On the first day of the 2017 school year at Charlotte Anderson Elementary School in Arlington, Texas, art teacher Stacy Bailey introduced herself to her class with a slideshow. The photos included one of her and her now wife dressed as Disney characters Nemo and Dory. She told the class that the other woman in the photo was her future wife, Julie.

The next thing Bailey knew, she was put on leave. For a year. She was accused of pushing a “homosexual agenda.” She was never told what specific policy she had broken and how. She was asked to resign (which she did not). She was precluded from speaking to other teachers, to her school family since 2008. And she was forced to wait. And wait.

There is no doubt that Baily was treated unfairly, unkindly, illegally, and all because she is a lesbian – an out lesbian that is.

- _To-do list_
[a] Render this sentence from the passage about Stacy Bailey in Spanish: "She told the class that the other woman in the photo was her future wife, Julie."
[b] According to the passage about Stacy Bailey, which characters were she and her now wife dressed as in the photo?

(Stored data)
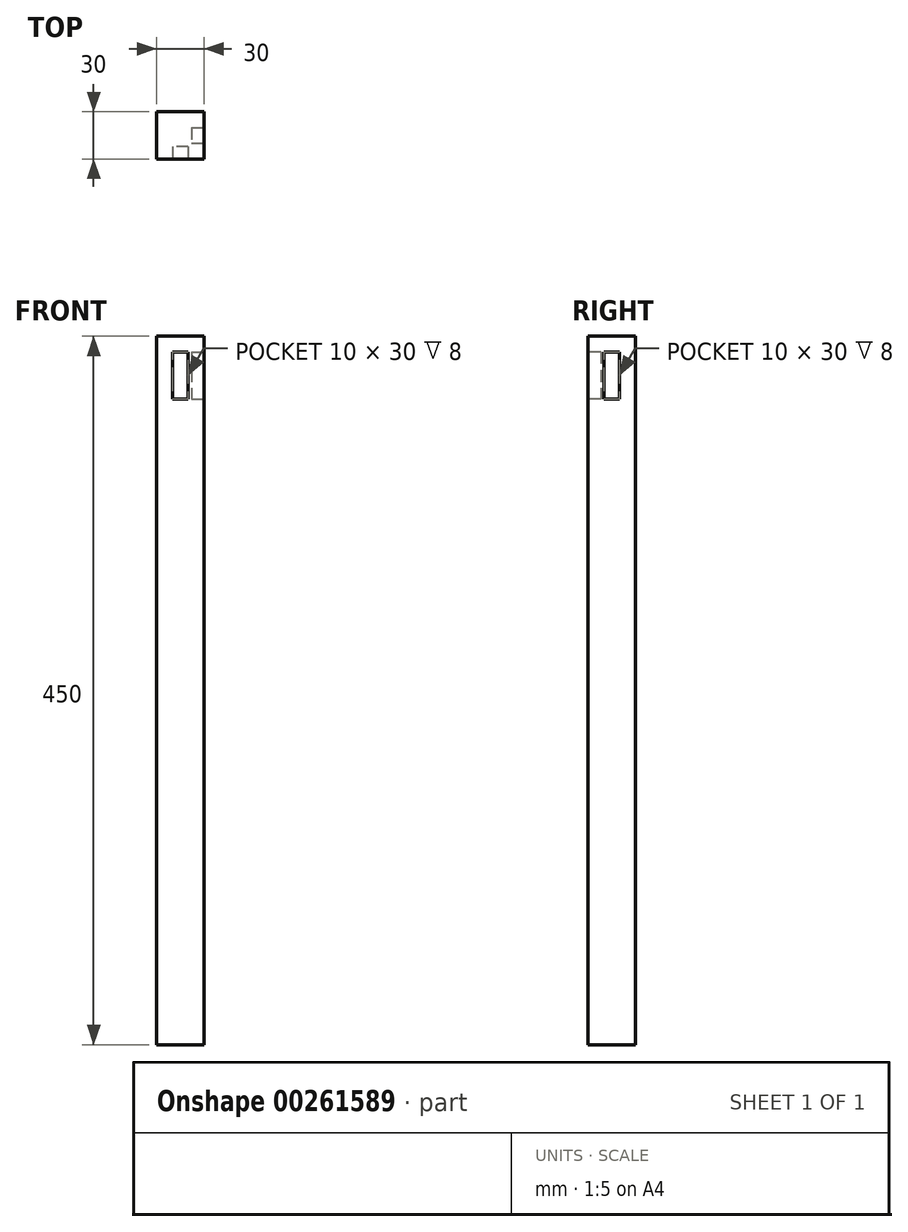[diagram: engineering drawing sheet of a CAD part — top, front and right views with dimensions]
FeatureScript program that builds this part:
annotation { "Feature Type Name" : "Feature", "Feature Type Description" : "" }
export const myFeature = defineFeature(function(context is Context, id is Id, definition is map)
    precondition{}
    {
        {
            var Q0;
            Q0=qCreatedBy(makeId("Top.planeOp"),FACE);
            var sketch = newSketch(context, id + "F0", { "sketchPlane" : qUnion([Q0])});
            skLineSegment(sketch, "E0.bottom", {"start": v(0, 0) * mm, "end": v(30, 0) * mm});
            skLineSegment(sketch, "E0.top", {"start": v(0, -30) * mm, "end": v(30, -30) * mm});
            skLineSegment(sketch, "E0.left", {"start": v(0, 0) * mm, "end": v(0, -30) * mm});
            skLineSegment(sketch, "E0.right", {"start": v(30, 0) * mm, "end": v(30, -30) * mm});
            skSolve(sketch);
        }
        {
            var Q0;
            Q0=makeQuery(id+"F0.imprint","IMPRINT",FACE,{"disambiguationData":[TD([[makeQuery(id+"F0.imprint","IMPRINT",EDGE,{"derivedFrom":sQuery(id+"F0.wireOp",EDGE,"E0.bottom")}),-1.0]])]});
            extrude(context, id + "F1", {"entities" : qUnion([Q0]), "depth" : 450 * mm});
        }
        {
            var Q0;
            Q0=makeQuery(id+"F1.opExtrude","SWEPT_FACE",FACE,{"disambiguationData":[OSD([sQuery(id+"F0.wireOp",EDGE,"E0.right")])]});
            var sketch = newSketch(context, id + "F2", { "sketchPlane" : qUnion([Q0])});
            skLineSegment(sketch, "E1.bottom", {"start": v(-10, 440) * mm, "end": v(-20, 440) * mm});
            skLineSegment(sketch, "E1.top", {"start": v(-10, 410) * mm, "end": v(-20, 410) * mm});
            skLineSegment(sketch, "E1.left", {"start": v(-10, 440) * mm, "end": v(-10, 410) * mm});
            skLineSegment(sketch, "E1.right", {"start": v(-20, 440) * mm, "end": v(-20, 410) * mm});
            skSolve(sketch);
        }
        {
            var Q0;
            Q0 = qSketchRegion(id + "F2", true);
            extrude(context, id + "F3", {"entities" : qUnion([Q0]), "operationType" : NewBodyOperationType.REMOVE, "oppositeDirection" : true, "depth" : 8 * mm});
        }
        {
            var Q0;
            Q0=makeQuery(id+"F1.opExtrude","SWEPT_FACE",FACE,{"disambiguationData":[OSD([sQuery(id+"F0.wireOp",EDGE,"E0.top")])]});
            var sketch = newSketch(context, id + "F4", { "sketchPlane" : qUnion([Q0])});
            skLineSegment(sketch, "E2.bottom", {"start": v(20, 440) * mm, "end": v(10, 440) * mm});
            skLineSegment(sketch, "E2.top", {"start": v(20, 410) * mm, "end": v(10, 410) * mm});
            skLineSegment(sketch, "E2.left", {"start": v(20, 440) * mm, "end": v(20, 410) * mm});
            skLineSegment(sketch, "E2.right", {"start": v(10, 440) * mm, "end": v(10, 410) * mm});
            skSolve(sketch);
        }
        {
            var Q0;
            Q0 = qSketchRegion(id + "F4", true);
            extrude(context, id + "F5", {"entities" : qUnion([Q0]), "operationType" : NewBodyOperationType.REMOVE, "oppositeDirection" : true, "depth" : 8 * mm});
        }
    });
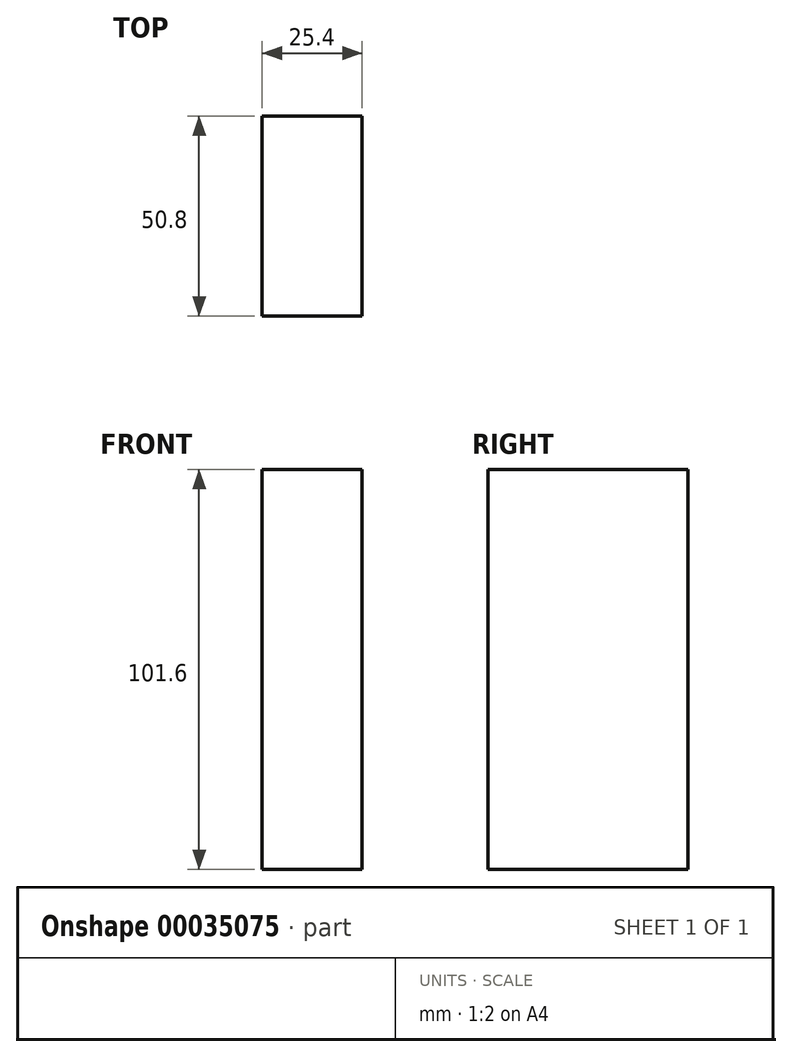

- _Responses_
[a] Le dijo a la clase que la otra mujer de la foto era su futura esposa, Julie.

[b] They were dressed as the Disney characters Nemo and Dory.